Web Analytics allows businesses to track and measure details about customer behavior, showing key areas of traffic on your website. This helps businesses compare specific dates in order to identify trends and analyze improvements or declination of certain areas of their websites. Below is an example of analytics to use that tie in with UX.

  • Key pages users are visiting on your website
  • What devices users are using to access website
  • From which countries users are accessing your website
  • How much time users are spending on your website
  • Bounce rate – i.e. where users land on the website without interacting with any other page and exit your website.

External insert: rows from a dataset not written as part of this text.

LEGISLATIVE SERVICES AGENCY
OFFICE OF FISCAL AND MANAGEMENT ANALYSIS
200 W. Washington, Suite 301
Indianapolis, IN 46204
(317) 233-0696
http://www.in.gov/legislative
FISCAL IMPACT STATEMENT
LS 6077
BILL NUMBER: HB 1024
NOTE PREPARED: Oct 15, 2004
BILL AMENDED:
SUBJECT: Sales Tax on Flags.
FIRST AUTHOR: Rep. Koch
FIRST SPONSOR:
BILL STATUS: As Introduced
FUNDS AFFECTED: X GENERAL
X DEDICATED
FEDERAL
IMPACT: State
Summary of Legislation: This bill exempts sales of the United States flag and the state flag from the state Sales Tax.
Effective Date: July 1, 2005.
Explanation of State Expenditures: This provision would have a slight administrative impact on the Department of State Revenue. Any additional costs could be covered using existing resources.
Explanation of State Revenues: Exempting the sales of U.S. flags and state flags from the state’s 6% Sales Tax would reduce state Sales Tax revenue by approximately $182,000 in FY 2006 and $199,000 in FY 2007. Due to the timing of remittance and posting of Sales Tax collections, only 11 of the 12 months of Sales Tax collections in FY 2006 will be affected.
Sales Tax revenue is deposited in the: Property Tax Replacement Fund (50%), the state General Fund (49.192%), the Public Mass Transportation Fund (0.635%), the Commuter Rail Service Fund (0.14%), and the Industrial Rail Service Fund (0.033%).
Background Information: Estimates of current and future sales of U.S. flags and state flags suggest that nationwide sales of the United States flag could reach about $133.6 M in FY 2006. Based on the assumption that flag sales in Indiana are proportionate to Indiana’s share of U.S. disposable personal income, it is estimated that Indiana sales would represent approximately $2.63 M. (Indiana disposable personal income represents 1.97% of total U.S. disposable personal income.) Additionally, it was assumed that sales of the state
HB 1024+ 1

I recently worked on a large-scale project within the financial sector where the client did not have the budget to do any user research upfront, but was open to do user testing after the wireframes were created. In my opinion this is a big mistake! I have always been an advocate of conducting research early on in a project even if it was on a low fidelity prototype. You then have the basis of usability issues that occurred during the user testing session. How do we come to the conclusion for the wireframes/mock-ups without users input?

In this project, we conducted stakeholder workshops with the Digital team to understand the business process, objectives and gathered background information from user research previously conducted. To gain more insights we decided to look at the web analytics. We analyzed key pages that users had visited in order to determine the key user journeys, for conducting a competitor analysis. This was done to investigate how easy it was to access the same journeys on competitor websites.

The problem with large-scale financial websites is they have many pages (in this case over 1000) and you are not going to wireframe every single page to start with. So analytics is a great way of showing you the key pages of the website. All websites are made up of a series of customer tasks; some will be the most important (top) tasks whereas others will be tiny tasks (this is known as the ‘The long neck vs. long tail process’). Unfortunately many clients spend more time concentrating on the tiny tasks rather than the top tasks

For example, if the website had 1200 pages but only 30 pages are the most visited, (top tasks) these are the pages that need to be used to form a good Information Architecture. These pages need to be easily accessible or the route needs to give users a seamless experience. These pages are known as the ‘long neck’. The other 1170 pages on the website are known as the ‘long tail’ pages. These pages are still significant and do need to be kept in mind when looking at user journeys and content on the site. However if you have to prioritise then the ‘long neck’ pages need to come first.



How can analytics help with UX?

Analytics is quantitative data and would be looked at right at the beginning of the UCD/UX process along with the requirements gathering before you start the qualitative part of the process. It helps you build a picture of the ‘What’ before you investigate ‘Why’. You can’t know why things are happening if you don’t know what is happening.

Analytics also helps connect the UX findings and recommendations to business impact, which is primarily what stakeholders, are interested in.

For example, users are confused when attempting to locate the ‘create an account’ button. Your recommendation (based on qualitative feedback) is to make the button more prominent. This would most likely be a priority and get changed.

However if you combine this recommendation with analytic findings e.g. ‘Users are confused at locating the ‘Create and account’ button and 30% are abandoning the process, resulting in an estimated revenue loss of £120 000′.

Stakeholders would hear the statistics and would want improvement on the revenue loss. This recommendation would bear more weight. Stakeholders would be more open to conducting a series of usability tests to find out why users are abandoning the process. This would ultimately lead to more satisfied stakeholders while still balancing the user needs. Business needs are key analytics can help persuading stakeholders to invest in UX.


Web analytics are great at measuring and monitoring how well a website is performing at meeting the organisations goals, but it only gives you half the picture. Matching web analytics with qualitative customer insights will give you a much broader and deeper understanding of customer interaction.

Analytics will answer questions like ‘what’, ‘how’, ‘where’ and ‘when’. UX research and testing can tell you the ‘why’. Combine them and you will have the whole picture.